| SELECTED PASSAGE |

==================================================

Bayes sequence prediction

linear time series prediction
:: otherwise same code
y.roll(shifts=-n) n-step cyclic shift of tensor (to the left)

#!/usr/bin/env python3
#!/usr/bin/env python3

#
# fitting the function
# f(t) =  sin(t*(1.0+1.5*sin(0.3*t)))
# via linear time prediction
# using Monte-Carlo sampling of the Bayes posterior
#

import torch, math
import matplotlib.pyplot as plt

torch.manual_seed(12)
nSamples = 100
nMC      = 5000        # number of MC steps

#
# synthetic data generation
#
y = torch.ones(nSamples+2)
for i in range(len(y)):
  x = 0.2*i
  y[i] = y[i]*math.sin(x*(1.0+1.5*math.sin(0.3*x))) # no noise needed
x1 = y.roll(shifts=-1)                              # cyclic shift
x2 = y.roll(shifts=-2)

==================================================

| INFORMATION SUPPLIED |
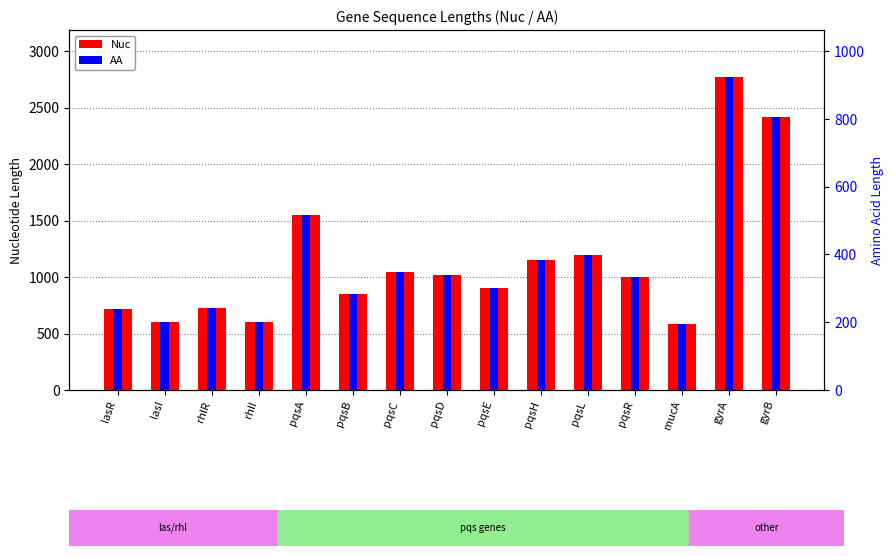

What are all the series names shown in the legend?

Nuc, AA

==================================================

| TASK PROMPT |
Resume the Bayes sequence prediction passage from the point where it stops. The material is separate from the passage on Bayes sequence prediction.

| ANSWER SECTION |
y  =  y[:-2]                                        # cut last two
x1 = x1[:-2]
x2 = x2[:-2]

def log_prior(a, b, c):
    """Log-prior distribution:
       Assume normal priors for a, b, c and 
       HalfNormal for sigma."""
    prior_a = torch.distributions.Normal(0, 10).log_prob(a)
    prior_b = torch.distributions.Normal(0, 10).log_prob(b)
    prior_c = torch.distributions.Normal(0, 10).log_prob(c)
    return prior_a + prior_b + prior_c 

def log_likelihood(a, b, c, sigma, x1, x2, y):
    """Log-likelihood of the data."""
    mean = a + b * x1 + c * x2
    likelihood = torch.distributions.Normal(mean, sigma).log_prob(y)
    return likelihood.sum()

def log_posterior(a, b, c, sigma, x1, x2, y):
    """Log-posterior = Log-prior + Log-likelihood."""
    return log_prior(a, b, c) +\
           log_likelihood(a, b, c, sigma, x1, x2, y)

def metropolis_hastings(x1, x2, y, num_samples, step_size):
    """Metropolis-Hastings sampler."""
    samples = []
    
    # Initialize parameters
    a = torch.tensor(0.0)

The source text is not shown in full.